Task instructions:
Each line containing the string "plans" should be copied out of the entries.

Material provided:
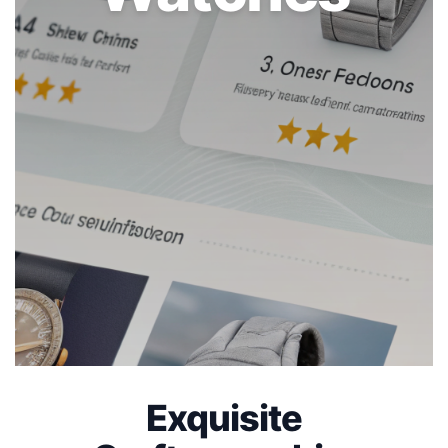
Exquisite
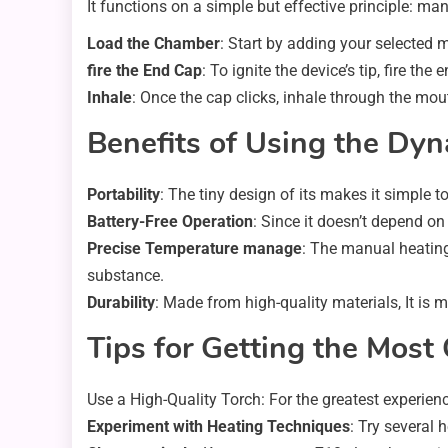
It functions on a simple but effective principle: ma
Load the Chamber
: Start by adding your selected m
fire the End Cap
: To ignite the device’s tip, fire th
Inhale
: Once the cap clicks, inhale through the mo
Benefits of Using the Dy
Portability
: The tiny design of its makes it simple 
Battery-Free Operation
: Since it doesn’t depend on
Precise Temperature manage
: The manual heating
substance.
Durability
: Made from high-quality materials, It is 
Tips for Getting the Most
Use a High-Quality Torch: For the greatest experienc
Experiment with Heating Techniques
: Try several 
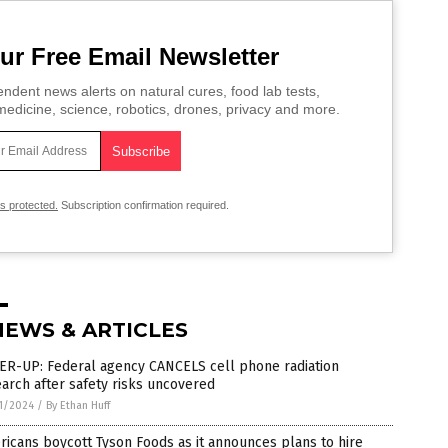
ur Free Email Newsletter
ndent news alerts on natural cures, food lab tests,
edicine, science, robotics, drones, privacy and more.
is protected.
Subscription confirmation required.
NEWS & ARTICLES
ER-UP: Federal agency CANCELS cell phone radiation
arch after safety risks uncovered
1/2024
/
By Ethan Huff
icans boycott Tyson Foods as it announces plans to hire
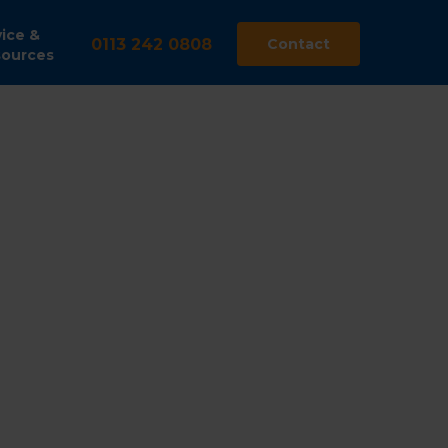
ice &
0113 242 0808
Contact
ources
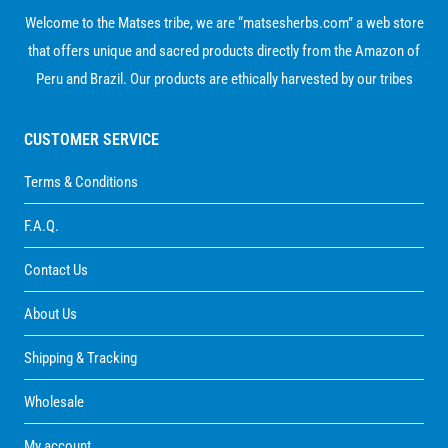
Welcome to the Matses tribe, we are “matsesherbs.com” a web store
that offers unique and sacred products directly from the Amazon of
Peru and Brazil. Our products are ethically harvested by our tribes
CUSTOMER SERVICE
Terms & Conditions
F.A.Q.
Contact Us
About Us
Shipping & Tracking
Wholesale
My account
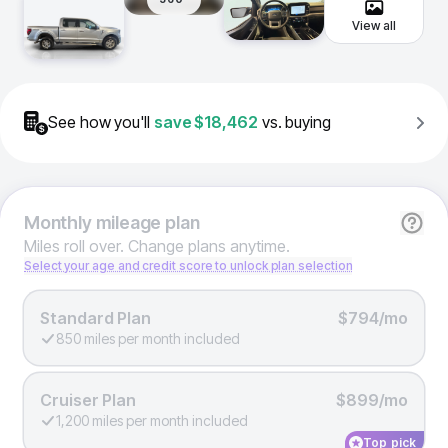
View all
See how you'll
save
$18,462
vs. buying
Monthly
mileage plan
Miles roll over. Change plans anytime.
Select your age and credit score to unlock plan selection
Standard Plan
$794/mo
850 miles per month included
Cruiser Plan
$899/mo
1,200 miles per month included
Top pick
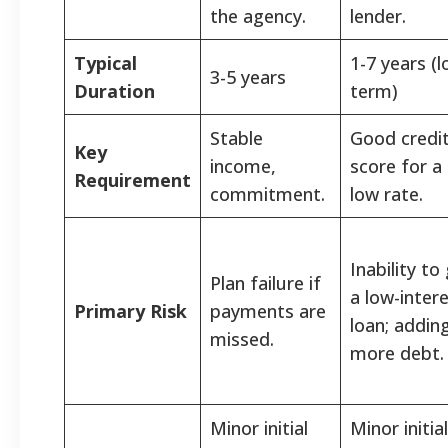
the agency.
lender.
Typical
1-7 years (l
3-5 years
Duration
term)
Stable
Good credi
Key
income,
score for a
Requirement
commitment.
low rate.
Inability to
Plan failure if
a low-inter
Primary Risk
payments are
loan; addin
missed.
more debt.
Minor initial
Minor initial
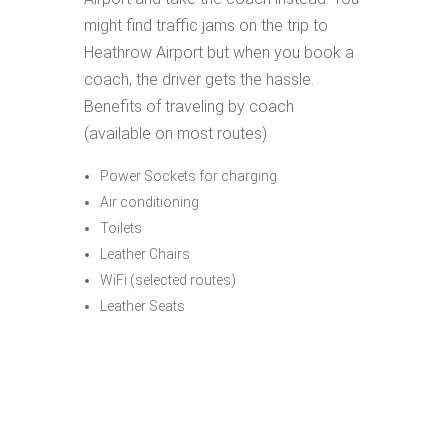
might find traffic jams on the trip to
Heathrow Airport but when you book a
coach, the driver gets the hassle.
Benefits of traveling by coach
(available on most routes)
Power Sockets for charging
Air conditioning
Toilets
Leather Chairs
WiFi (selected routes)
Leather Seats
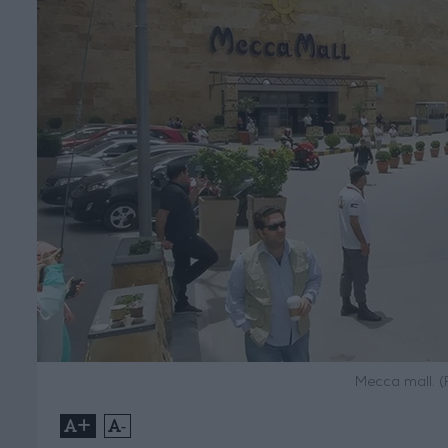
Mecca mall. (
+
-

Exercise solution:
icans boycott Tyson Foods as it announces plans to hire
Miles roll over. Change plans anytime.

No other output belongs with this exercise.